[Opening Records shown section]

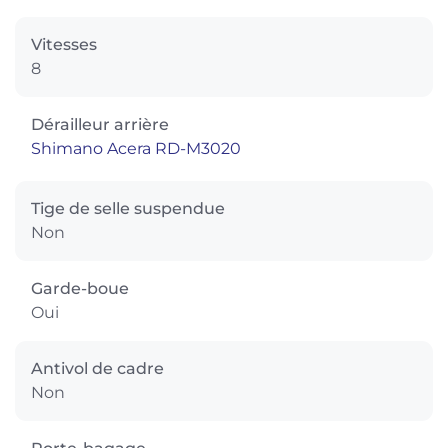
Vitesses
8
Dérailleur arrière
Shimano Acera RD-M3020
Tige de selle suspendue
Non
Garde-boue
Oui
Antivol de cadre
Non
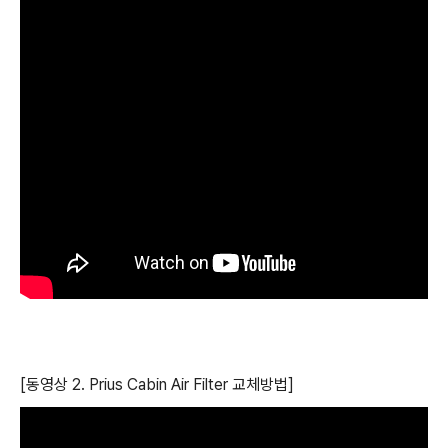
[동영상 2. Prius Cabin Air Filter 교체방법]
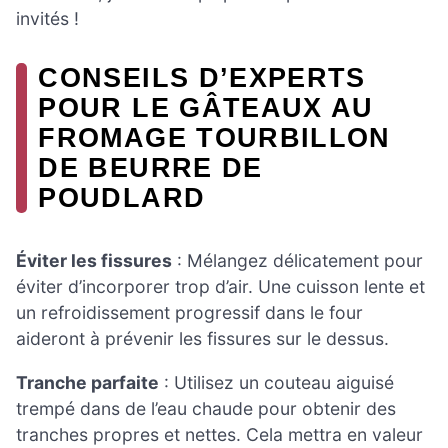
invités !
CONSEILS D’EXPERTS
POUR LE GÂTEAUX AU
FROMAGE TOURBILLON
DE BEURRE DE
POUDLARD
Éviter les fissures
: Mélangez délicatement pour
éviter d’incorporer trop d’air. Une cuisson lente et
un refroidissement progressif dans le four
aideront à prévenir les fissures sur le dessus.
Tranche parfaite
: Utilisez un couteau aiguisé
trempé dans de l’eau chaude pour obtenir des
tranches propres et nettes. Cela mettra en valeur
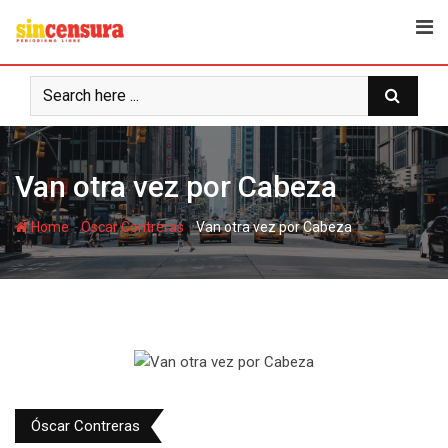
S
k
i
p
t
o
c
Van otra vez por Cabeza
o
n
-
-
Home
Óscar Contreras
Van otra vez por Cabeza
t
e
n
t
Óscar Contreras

[Closing Records shown section]
[Opening Records shown section]

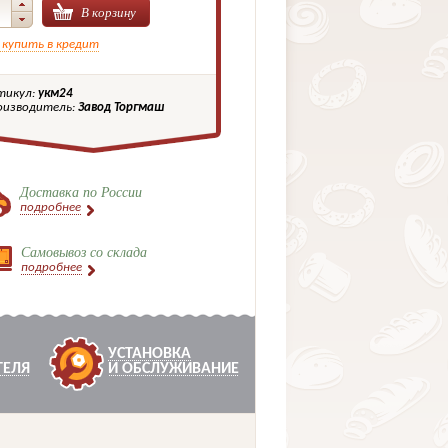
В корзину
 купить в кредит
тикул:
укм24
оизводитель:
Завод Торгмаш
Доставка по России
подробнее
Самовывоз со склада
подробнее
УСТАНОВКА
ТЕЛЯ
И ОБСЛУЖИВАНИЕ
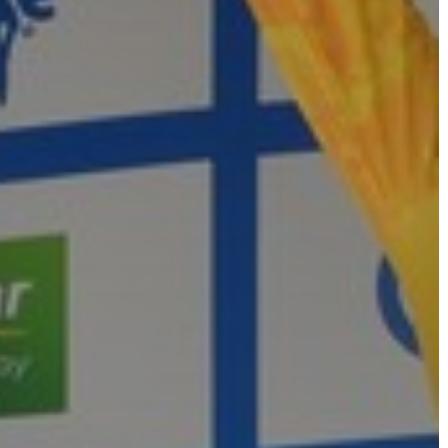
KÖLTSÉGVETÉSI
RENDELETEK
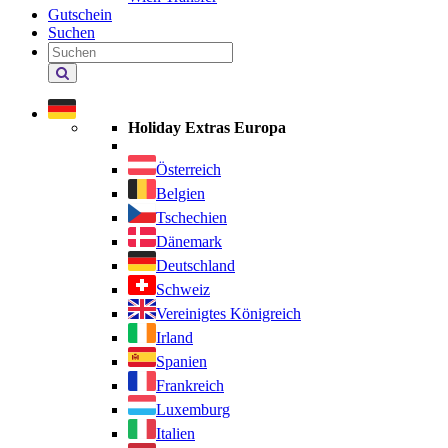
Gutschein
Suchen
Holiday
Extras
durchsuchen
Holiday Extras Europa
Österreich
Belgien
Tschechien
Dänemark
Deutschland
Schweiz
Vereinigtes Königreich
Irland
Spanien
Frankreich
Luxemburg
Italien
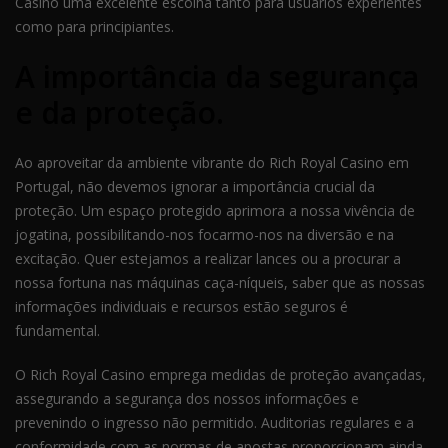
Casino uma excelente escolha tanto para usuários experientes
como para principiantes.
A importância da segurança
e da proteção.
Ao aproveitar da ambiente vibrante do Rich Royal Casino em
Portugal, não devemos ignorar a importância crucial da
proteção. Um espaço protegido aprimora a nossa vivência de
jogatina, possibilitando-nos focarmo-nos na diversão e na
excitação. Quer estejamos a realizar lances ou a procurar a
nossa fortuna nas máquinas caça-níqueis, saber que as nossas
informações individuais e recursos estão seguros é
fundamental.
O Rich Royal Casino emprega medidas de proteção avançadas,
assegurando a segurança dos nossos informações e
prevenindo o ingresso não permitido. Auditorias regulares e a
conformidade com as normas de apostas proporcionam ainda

[Closing Records shown section]
[Opening Records shown section]

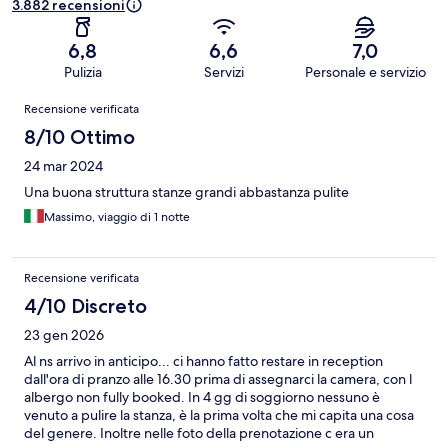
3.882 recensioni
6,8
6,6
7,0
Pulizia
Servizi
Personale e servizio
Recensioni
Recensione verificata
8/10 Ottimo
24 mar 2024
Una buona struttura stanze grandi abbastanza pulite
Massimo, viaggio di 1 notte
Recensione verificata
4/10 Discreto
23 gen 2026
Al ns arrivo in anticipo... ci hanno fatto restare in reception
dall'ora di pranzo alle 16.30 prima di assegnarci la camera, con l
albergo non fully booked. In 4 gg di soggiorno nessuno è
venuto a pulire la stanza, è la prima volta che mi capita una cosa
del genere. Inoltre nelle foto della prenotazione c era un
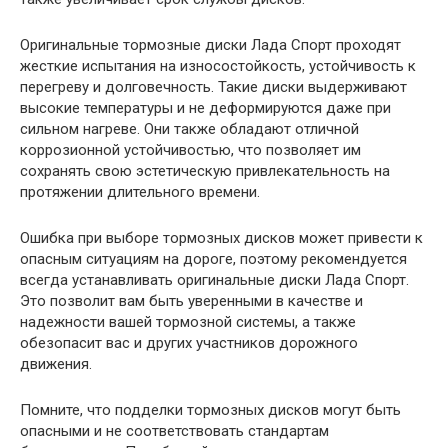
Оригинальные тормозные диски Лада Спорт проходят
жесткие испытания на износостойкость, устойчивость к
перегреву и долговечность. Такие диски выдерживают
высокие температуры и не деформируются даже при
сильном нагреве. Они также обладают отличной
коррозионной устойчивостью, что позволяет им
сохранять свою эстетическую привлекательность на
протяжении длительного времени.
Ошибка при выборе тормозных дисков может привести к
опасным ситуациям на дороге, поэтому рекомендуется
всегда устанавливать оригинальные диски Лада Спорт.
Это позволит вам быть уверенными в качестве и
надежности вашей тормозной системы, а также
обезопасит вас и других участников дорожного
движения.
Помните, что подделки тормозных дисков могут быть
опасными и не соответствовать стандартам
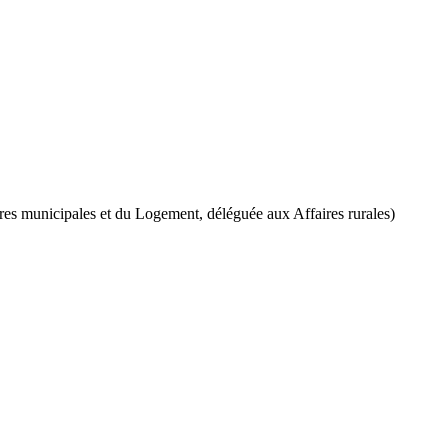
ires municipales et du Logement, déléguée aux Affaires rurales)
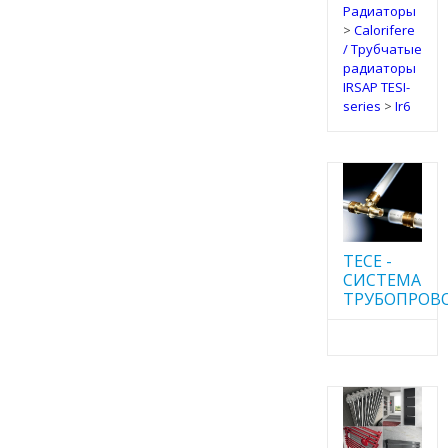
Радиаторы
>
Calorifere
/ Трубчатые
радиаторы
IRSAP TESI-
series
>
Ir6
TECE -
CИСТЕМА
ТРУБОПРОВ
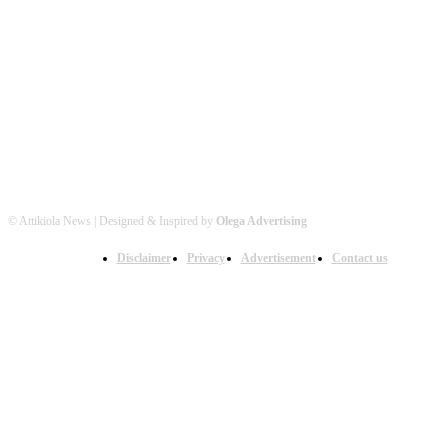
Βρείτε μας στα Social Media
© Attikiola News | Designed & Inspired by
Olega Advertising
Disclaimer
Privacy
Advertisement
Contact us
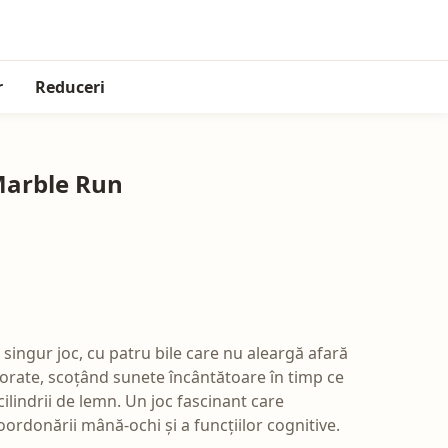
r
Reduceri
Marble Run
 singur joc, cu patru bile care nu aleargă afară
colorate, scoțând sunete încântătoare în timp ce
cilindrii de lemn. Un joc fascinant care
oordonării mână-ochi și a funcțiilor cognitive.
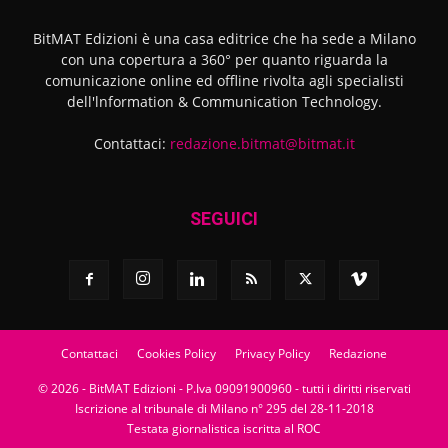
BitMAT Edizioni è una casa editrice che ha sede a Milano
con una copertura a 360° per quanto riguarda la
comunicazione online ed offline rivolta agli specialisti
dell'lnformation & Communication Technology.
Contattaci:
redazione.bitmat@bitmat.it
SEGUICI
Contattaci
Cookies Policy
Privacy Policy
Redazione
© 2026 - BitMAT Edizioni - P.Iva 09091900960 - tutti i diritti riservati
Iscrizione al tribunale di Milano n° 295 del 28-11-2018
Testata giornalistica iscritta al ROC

[Closing Records shown section]

- [Prompt]: Please edit the rows from the line containing "Casino uma excelente" through the line containing "conformidade com as", inclusive, replacing "proteção" with "defesa" and leaving everything else unchanged. Give back only those lines.

- [Answer to this problem]:
Casino uma excelente escolha tanto para usuários experientes
como para principiantes.
A importância da segurança
e da defesa.
Ao aproveitar da ambiente vibrante do Rich Royal Casino em
Portugal, não devemos ignorar a importância crucial da
defesa. Um espaço protegido aprimora a nossa vivência de
jogatina, possibilitando-nos focarmo-nos na diversão e na
excitação. Quer estejamos a realizar lances ou a procurar a
nossa fortuna nas máquinas caça-níqueis, saber que as nossas
informações individuais e recursos estão seguros é
fundamental.
O Rich Royal Casino emprega medidas de defesa avançadas,
assegurando a segurança dos nossos informações e
prevenindo o ingresso não permitido. Auditorias regulares e a
conformidade com as normas de apostas proporcionam ainda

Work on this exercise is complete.